Cinéma, à Salvador, cette semaine (11): Hernán Littin

hernanSamedi 1er août 2009, 12h00. Dans la salle de presse, en short et veste de jean, mon voisin est… le frère de Miguel Littin, le cinéaste chilien. Hernán – père italien, mère grecque – parlera espagnol, car son français est heurté. Celui qui, adolescent, fut par deux fois troisième assistant de Sam Peckinpah sur deux tournages au Nouveau Mexique et au Chili est producteur, déjà, de 14 fictions et metteur en scène de nombreux documentaires institutionnels*, depuis les années 70. Sociologue de formation et exilé au Mexique durant onze ans pendant la dictature, où il produisit entre autres Maria de mi corazón** et le film El Palacio negro (Lecumberri) de Arturo Ripstein et connut, avec d’autres films,  une gloire relative***.
Il n’a pas vu pendant ce festival, à Salvador, de metteurs en scène noirs, bien qu’il ait remarqué et apprécié la présence filmée des acteurs noirs dans le long-métrage « Pau Brasil » du brésilien Fernando Belens, projeté hier soir.  À Cuba, où il a souvent travaillé « il n’y a pas, non plus, de metteur en scène noir, alors qu’il y a une foule de techniciens de premier ordre ». Il a croisé sur les tournages tant de personnages… Nestor Almendros, dont il aime rappeler le dicton « la luz, la piel de la pelicula ». Hernán a vécu en France aussi, à Paris, à la fin des années 70, où il a produit « Viva el presidente ! El recurso del método » de son frère Miguel avec Alain Cuny, « une personne énigmatique » qui l’émeut encore aujourd’hui.

walterLe continent Amérique du Sud n’a aussi pas de secret pour lui, qui a terminé le tournage (août/septembre 2008) et la production brésilo-chilienne de Dawson-Isla 10, long-métrage pas encore distribué et dont le producteur exécutif brésilien, au côté de Miguel Littin metteur en scène et producteur pour la partie chilienne, n’est autre que le directeur de ce Seminário, Walter Lima (photo ci-contre, droits réservés). D’où la présence ici de Hernán, pour la première fois à Bahia, invité. À l’occasion de ce tournage, un accord de co-production, une loi, a été signée en 2007 entre le Brésil et le Chili. Grâce au fait que l’alors numéro deux – Juca Ferreira – du ministère de  la culture (et aujourd’hui ministre) s’était exilé au Chili. Hernán aimerait que ce partenariat, jusqu’alors inexistant, se déploie avec d’autres pays sur le continent. Car pour Hernán  » la situation du cinéma chilien est mauvaise » et l’un des remèdes éventuels, interne, serait « que le spectateur paye la moitié seulement du billet d’entrée quand l’Etat chilien paierait l’autre ». Mais il se sent en confiance avec la nouvelle ministre de la culture – Paulina Urrutia – qui a organisé la corporation du cinéma puis attiré l’attention de la présidente Michèle Bachelet –  ancienne actrice, dont le premier rôle au cinéma fut sous la direction de… Hernán, dans Mi primer amor****, en 1988. (photo Daniela Paz)

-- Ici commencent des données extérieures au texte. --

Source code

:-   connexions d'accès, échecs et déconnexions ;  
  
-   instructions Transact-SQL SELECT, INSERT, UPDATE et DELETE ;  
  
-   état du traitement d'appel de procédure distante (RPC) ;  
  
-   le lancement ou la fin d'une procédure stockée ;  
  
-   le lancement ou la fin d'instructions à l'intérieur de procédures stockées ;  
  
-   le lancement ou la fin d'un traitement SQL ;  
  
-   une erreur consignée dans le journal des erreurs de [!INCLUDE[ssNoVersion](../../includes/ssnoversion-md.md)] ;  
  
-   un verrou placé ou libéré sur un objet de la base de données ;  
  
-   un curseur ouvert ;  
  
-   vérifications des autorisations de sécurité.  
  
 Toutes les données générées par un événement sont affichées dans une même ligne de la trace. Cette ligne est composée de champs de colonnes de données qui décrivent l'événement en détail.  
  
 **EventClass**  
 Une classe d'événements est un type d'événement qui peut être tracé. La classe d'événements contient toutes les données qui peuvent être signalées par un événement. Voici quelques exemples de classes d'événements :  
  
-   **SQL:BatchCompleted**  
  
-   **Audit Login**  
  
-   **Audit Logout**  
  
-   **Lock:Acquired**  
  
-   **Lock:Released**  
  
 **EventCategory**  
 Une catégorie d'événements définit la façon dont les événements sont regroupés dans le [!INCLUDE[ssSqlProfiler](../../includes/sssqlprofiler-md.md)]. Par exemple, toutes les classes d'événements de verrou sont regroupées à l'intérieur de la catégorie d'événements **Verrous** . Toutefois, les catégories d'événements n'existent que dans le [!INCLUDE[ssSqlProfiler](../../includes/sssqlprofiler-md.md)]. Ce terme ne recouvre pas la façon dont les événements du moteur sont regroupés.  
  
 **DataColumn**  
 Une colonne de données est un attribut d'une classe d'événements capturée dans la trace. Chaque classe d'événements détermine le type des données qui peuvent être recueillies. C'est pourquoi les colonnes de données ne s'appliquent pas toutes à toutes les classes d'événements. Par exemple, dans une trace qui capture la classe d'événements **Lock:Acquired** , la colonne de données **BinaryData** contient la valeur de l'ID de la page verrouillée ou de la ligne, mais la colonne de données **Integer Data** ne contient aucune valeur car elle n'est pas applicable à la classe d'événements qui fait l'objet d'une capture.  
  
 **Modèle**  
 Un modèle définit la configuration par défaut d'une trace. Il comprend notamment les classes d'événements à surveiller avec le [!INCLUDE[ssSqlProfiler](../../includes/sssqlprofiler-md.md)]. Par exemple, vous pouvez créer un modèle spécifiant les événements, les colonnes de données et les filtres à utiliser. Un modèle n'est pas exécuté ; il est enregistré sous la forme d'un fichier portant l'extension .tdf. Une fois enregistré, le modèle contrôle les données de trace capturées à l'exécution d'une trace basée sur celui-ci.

* À l’exception du censuré El Mensajero, documentaire sur les violences et manifestations durant la visite du pape Jean-Paul II en 1987.
** Signé Jaime Humberto Hermosillo, et premier scénario de Gabriel Garcia Marquez.
*** Alsino et el Cóndor et Actas de Marusia (Miguel Littin) : nommés deux fois aux Oscars et deux fois en compétition au Festival de Cannes.
**** 1988, long-métrage en vidéo pour la télévision.